La famille Glazer divisée sur la vente éventuelle de Manchester United


Principaux renseignements

  • Les membres de la famille Glazer sont en désaccord sur l’opportunité de vendre leurs parts dans Manchester United.
  • Les coûts colossaux de la rénovation du stade contrastent avec la hausse des recettes de la Ligue des champions.
  • Les primes élevées et les obstacles financiers compliquent une éventuelle reprise totale.

Des débats internes ont actuellement lieu au sein de la famille milliardaire Glazer concernant la cession potentielle de leurs parts dans Manchester United. C’est ce qu’indique Bloomberg. Après deux décennies de propriété marquées par de fréquentes frictions avec les supporters, certains membres de la famille envisagent la possibilité de vendre tout ou partie de leurs parts. Alors que les discussions initiales portaient sur des sorties individuelles, certaines parties prenantes tentent désormais de persuader le reste de la famille d’accepter une vente plus large.

Dilemmes financiers

La famille se trouve à un tournant financier. La nécessité d’une rénovation coûteuse de plusieurs milliards de livres sterling d’Old Trafford représente une charge financière importante. À l’inverse, le retour récent du club en Ligue des champions de l’UEFA offre une forte augmentation des revenus potentiels, ce qui incite fortement les propriétaires à maintenir leur investissement.

La famille restant divisée sur la meilleure ligne de conduite à adopter, une sortie totale n’est pas garantie ; un accord nécessiterait le consensus des membres qui s’opposent actuellement à la vente.

Acquéreurs potentiels

Compte tenu du prestige de la franchise, les acheteurs potentiels seraient probablement des investisseurs américains fortunés ou des entités du Moyen-Orient.
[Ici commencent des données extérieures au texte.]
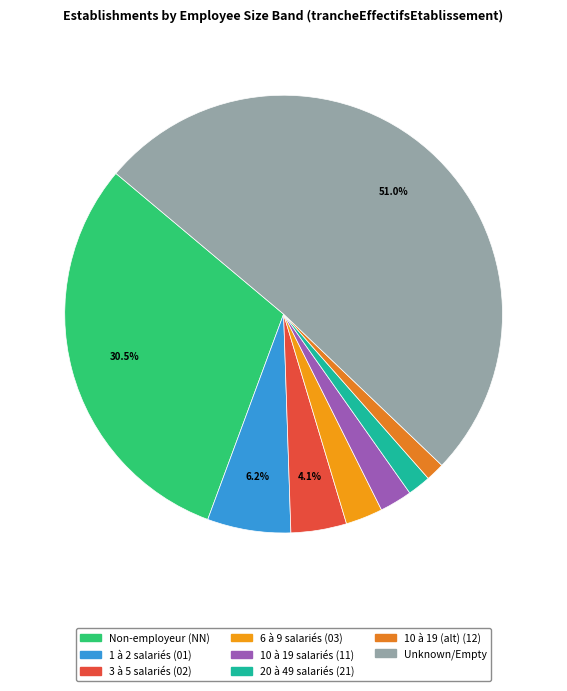

How many slices are in this pie chart?

8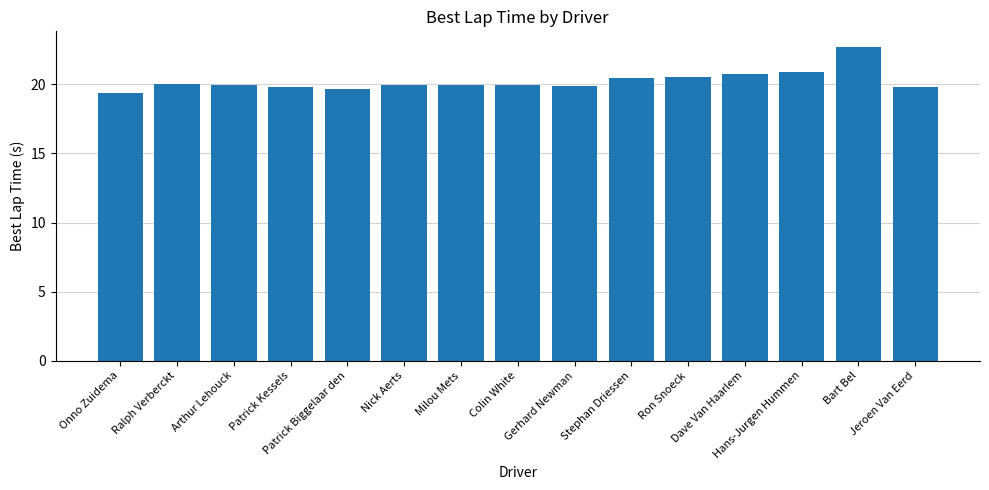

What is the value of the 10th bar from the left?

20.5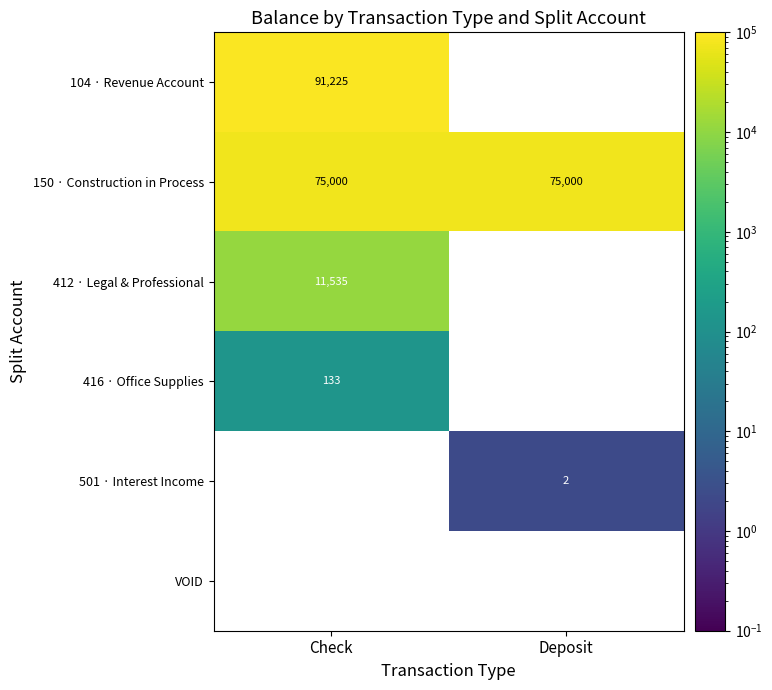

How many data points does each series have?

2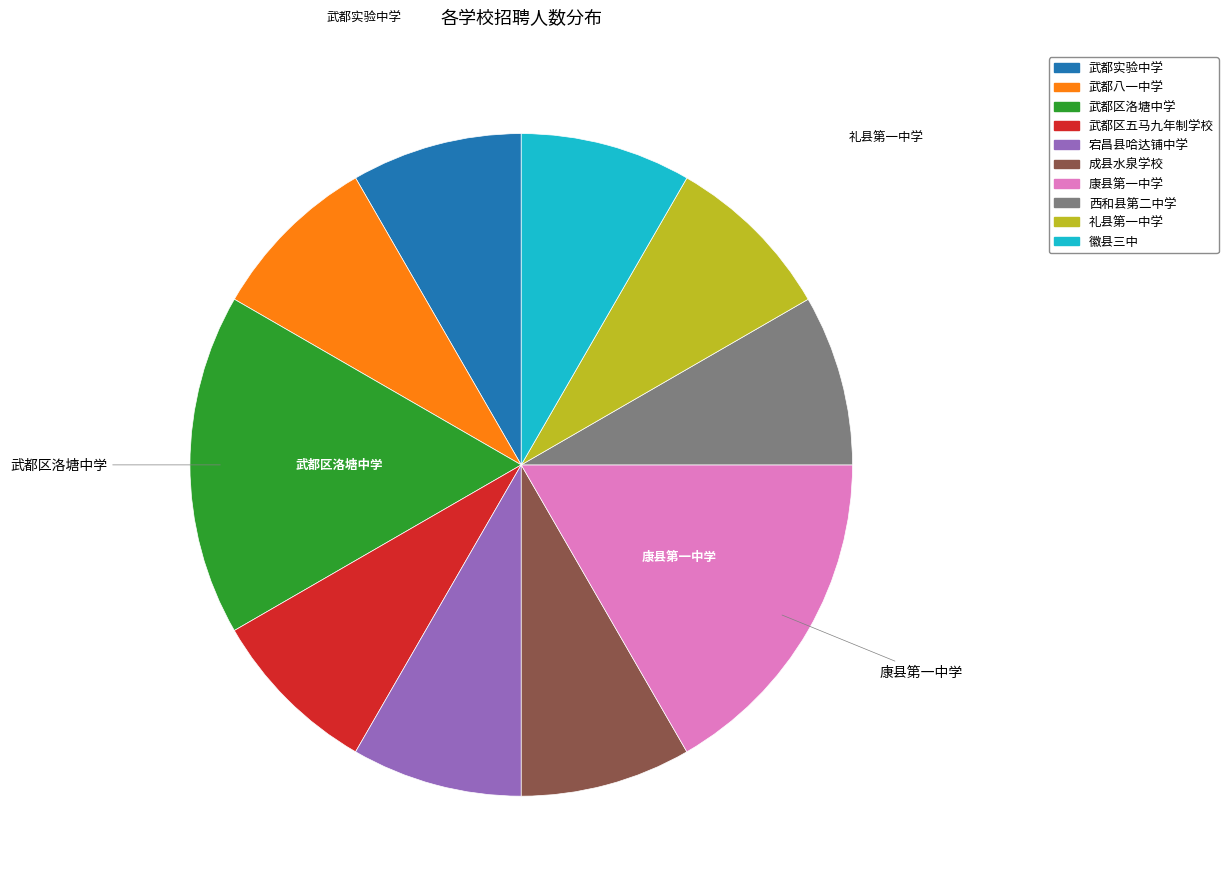

Is 武都八一中学 the majority of the pie?

No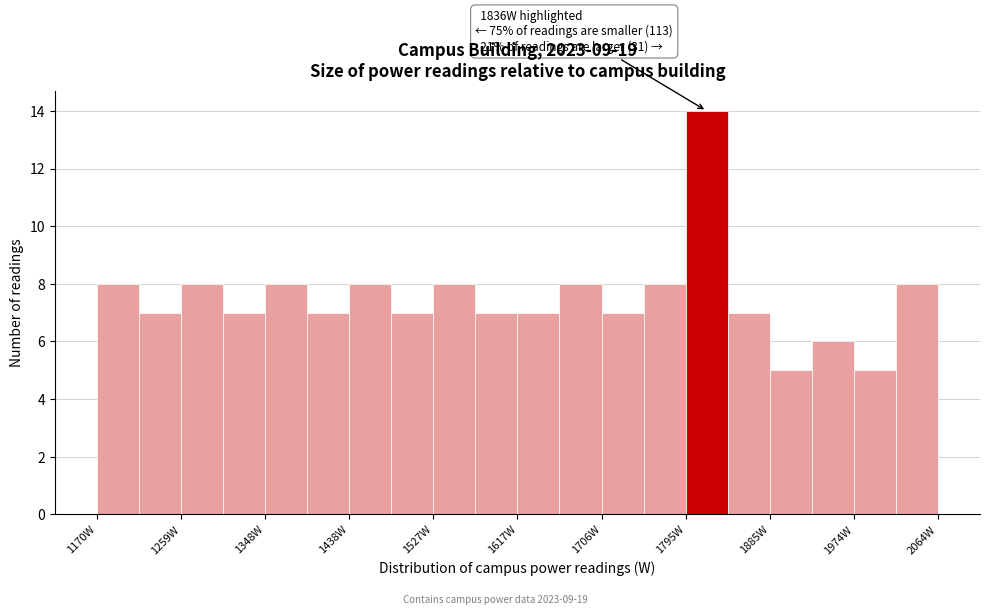

Which range on the x-axis has the tallest bar?

1800 to 1840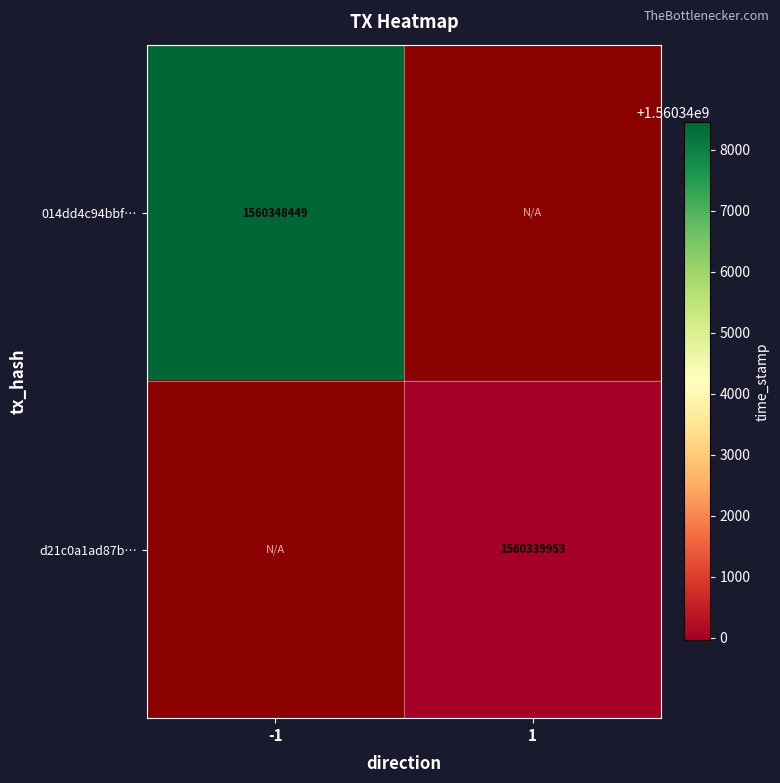

Is it true that 014dd4c94bbf… equals 1560348449 at -1?

True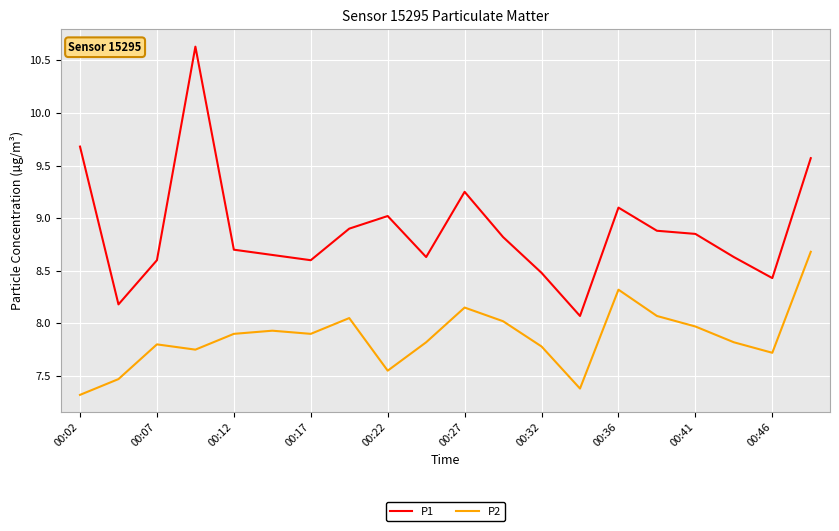

What is the greatest value displayed?

10.6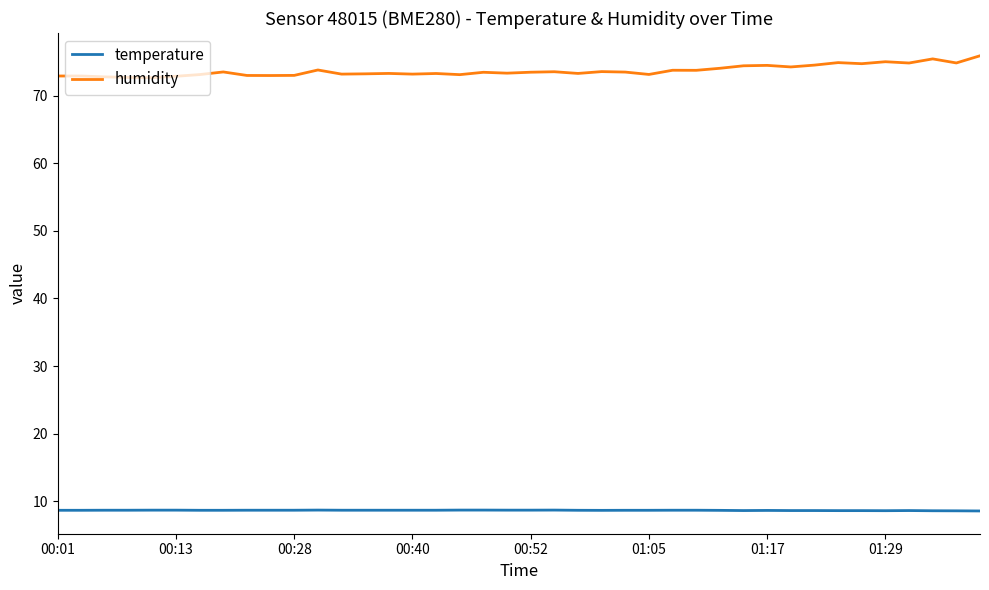

True or false: temperature and humidity intersect in this chart.

False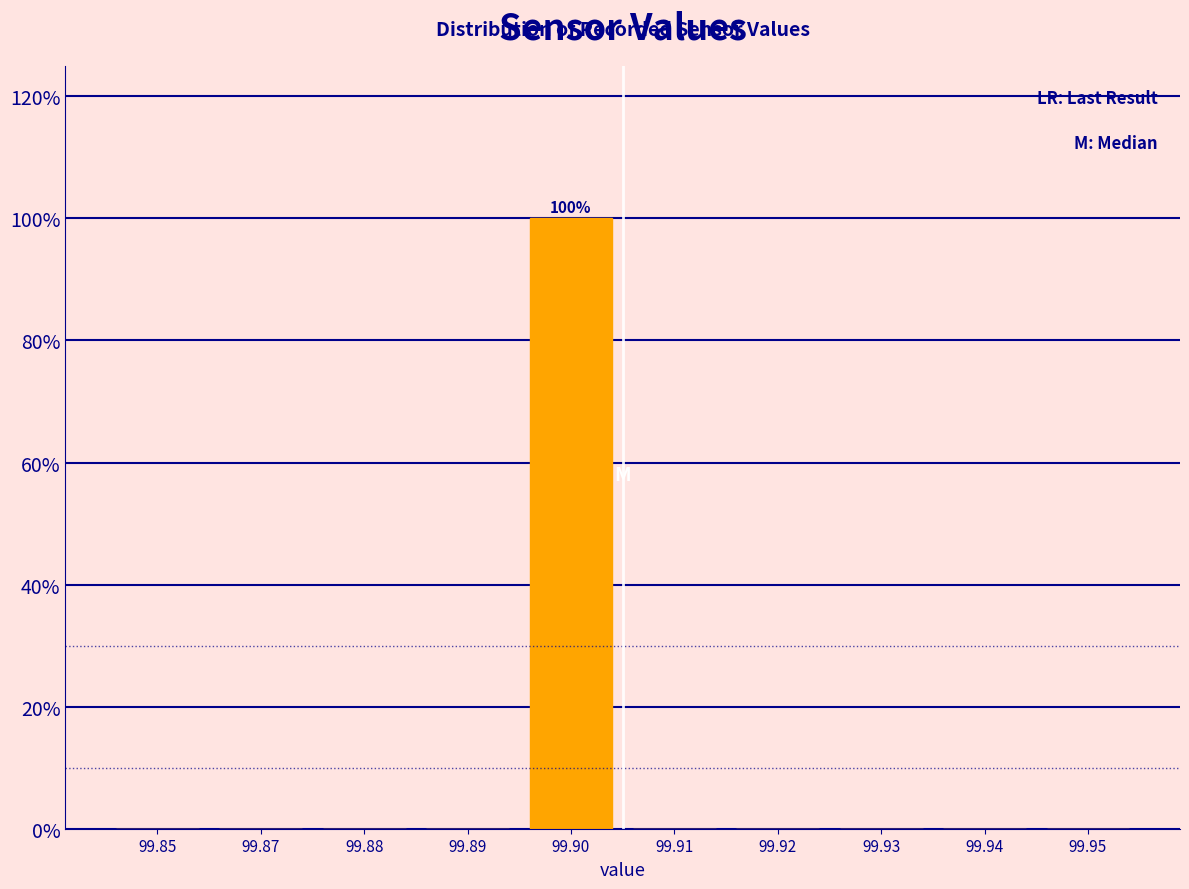

Reading left to right, extract all data points from this chart.

99.85=0	99.87=0	99.88=0	99.89=0	99.90=100	99.91=0	99.92=0	99.93=0	99.94=0	99.95=0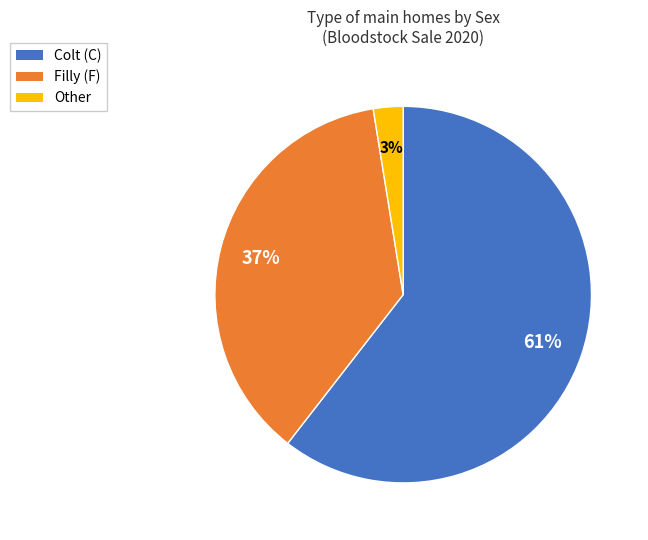

To the nearest percent, what is the average slice percentage?

33%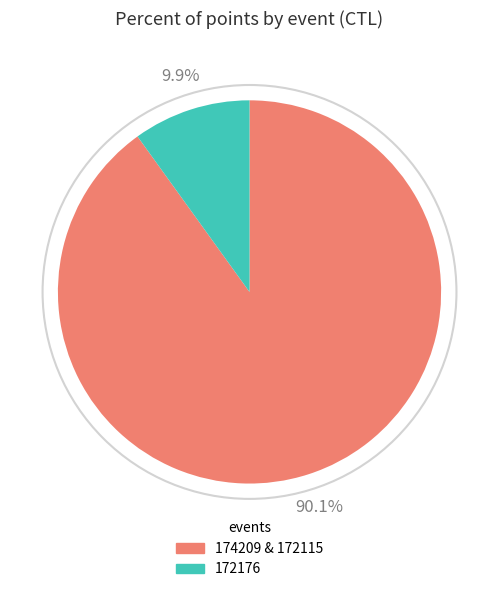

Which has a higher value, 172176 or 174209 & 172115?

174209 & 172115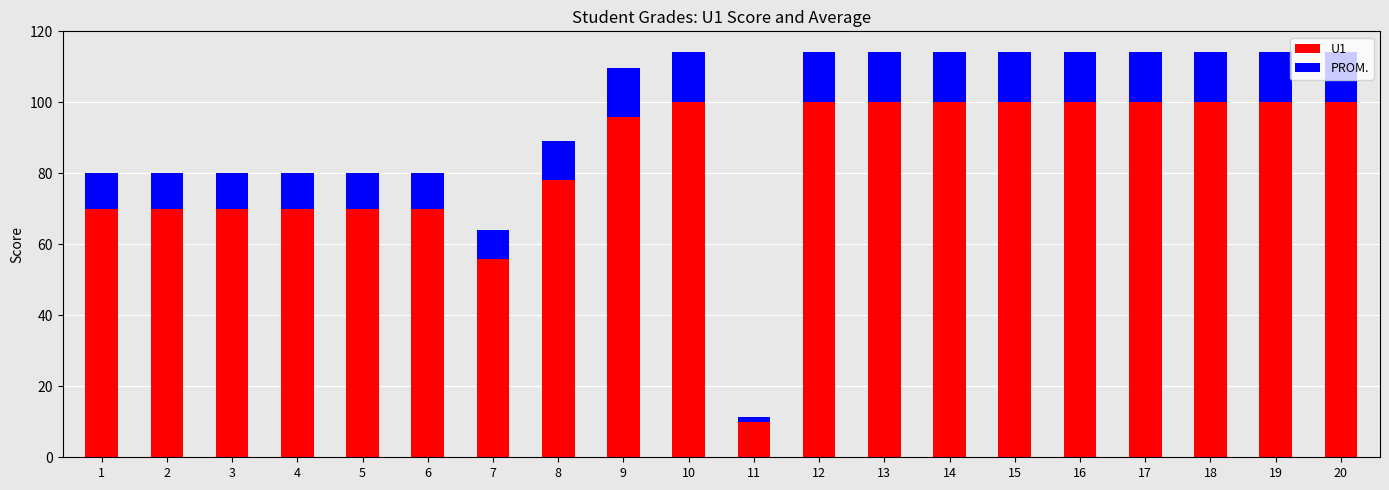

What is the highest value of the U1 series?

100.0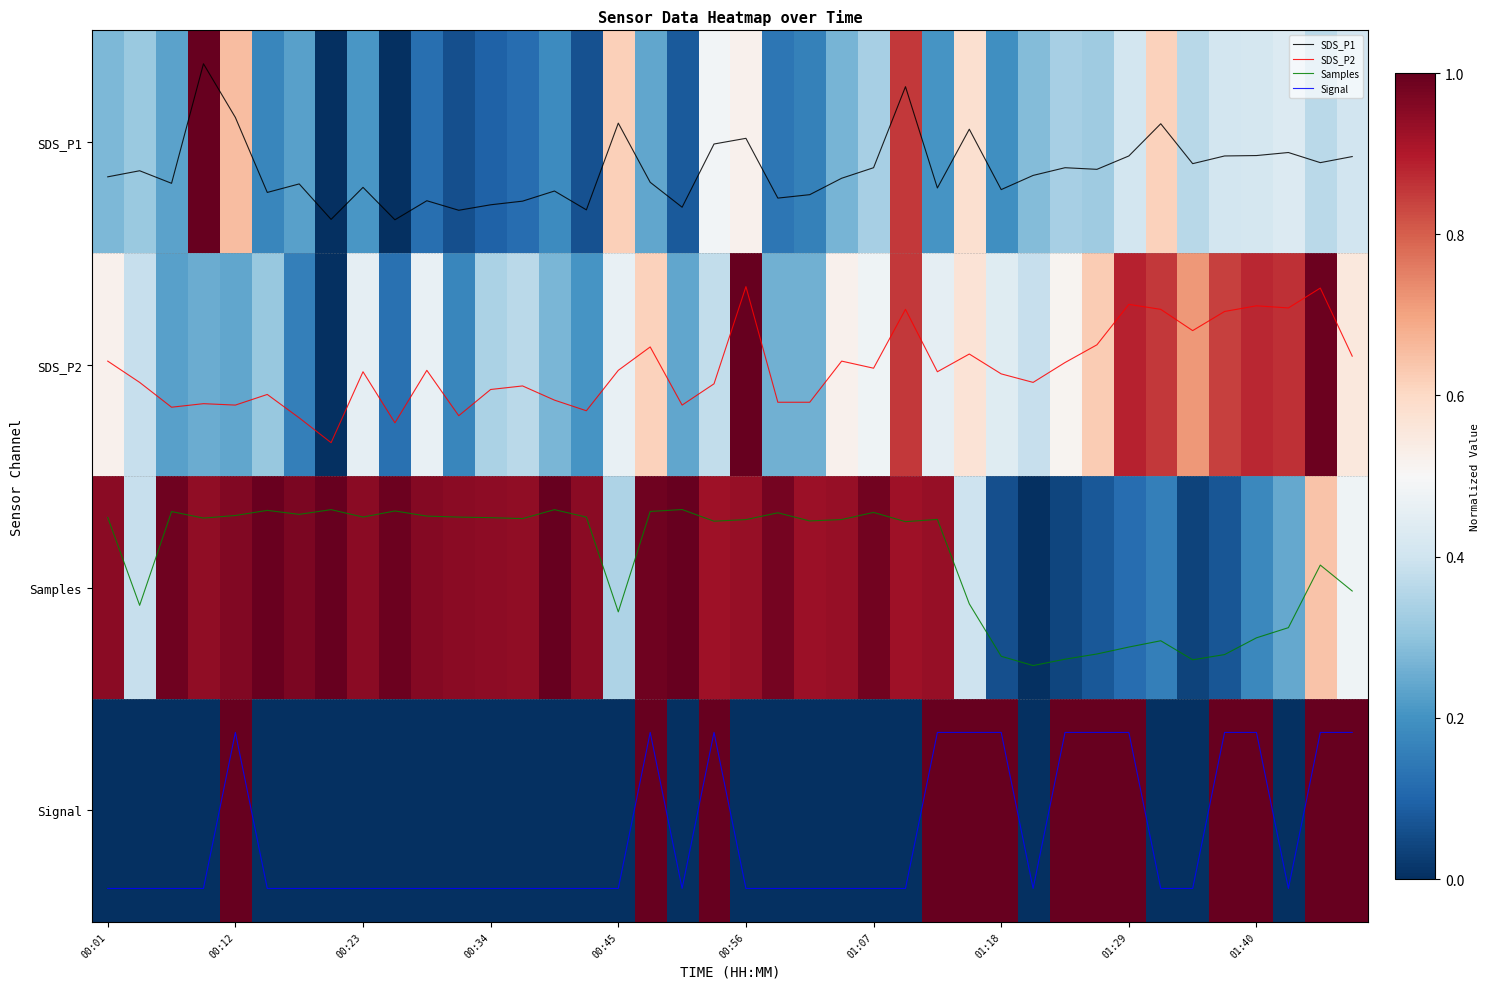

The Samples series shows 0.8 at 01:40. True or false?

False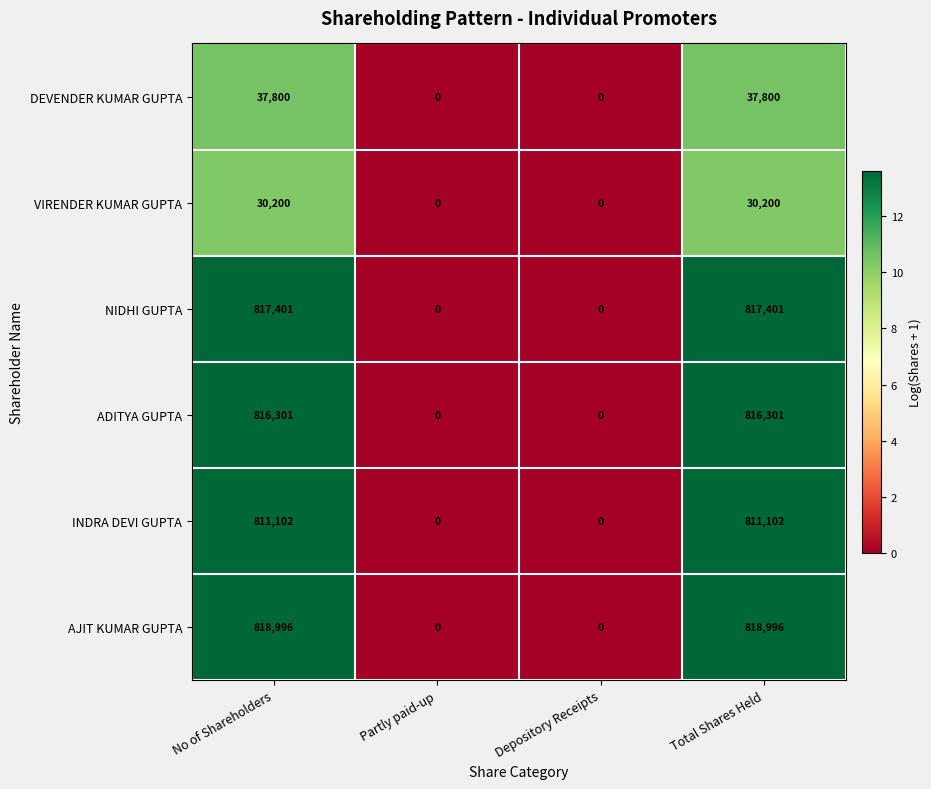

What is the maximum value for AJIT KUMAR GUPTA?

818996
Cependant, toute acquisition impliquerait une prime considérable par rapport à la capitalisation boursière actuelle d’environ 3,1 milliards d’euros, surtout si l’on tient compte des droits de vote spécifiques attachés aux actions détenues par les Glazer. Les coûts de financement élevés liés aux fusions et acquisitions à grande échelle compliquent encore davantage une transaction potentielle.

L’impact de Sir Jim Ratcliffe

Cette incertitude actuelle fait suite à un accord conclu il y a deux ans, dans le cadre duquel Jim Ratcliffe a acquis une participation de 29 pour cent, lui conférant ainsi le contrôle des opérations footballistiques.

À l’époque, la famille avait préféré l’investissement partiel de Ratcliffe à une offre publique d’achat totale émanant d’investisseurs qatariens, qui dépassait les 5 milliards de livres sterling (5,8 milliards d’euros).

Un héritage controversé de dettes

Le mandat des Glazer, qui a débuté avec le rachat par endettement de Malcolm Glazer en 2005, a été l’un des plus controversés de l’histoire du sport anglais. Cette stratégie a accablé le club d’une dette colossale, et si les succès de Sir Alex Ferguson ont masqué ces problèmes pendant des années, l’ère post-2013 a été marquée par un déclin des performances et un véritable tourniquet d’entraîneurs.

Même avec l’implication de Ratcliffe, le club a récemment touché le fond en échouant à se qualifier pour les compétitions européennes en 2025, bien qu’un redressement ultérieur et une qualification en Ligue des champions aient depuis renforcé la valeur marchande du club.

La lutte pour la domination nationale

Si Manchester United reste une puissance mondiale avec un record de 13 titres de Premier League, sa domination nationale s’est estompée. L’ascension de Manchester City, alimentée par les investissements d’Abu Dhabi, et le succès d’Arsenal, soutenu par des capitaux américains, ont modifié l’équilibre des forces dans le football anglais, laissant ce club historique lutter pour retrouver sa gloire d’antan.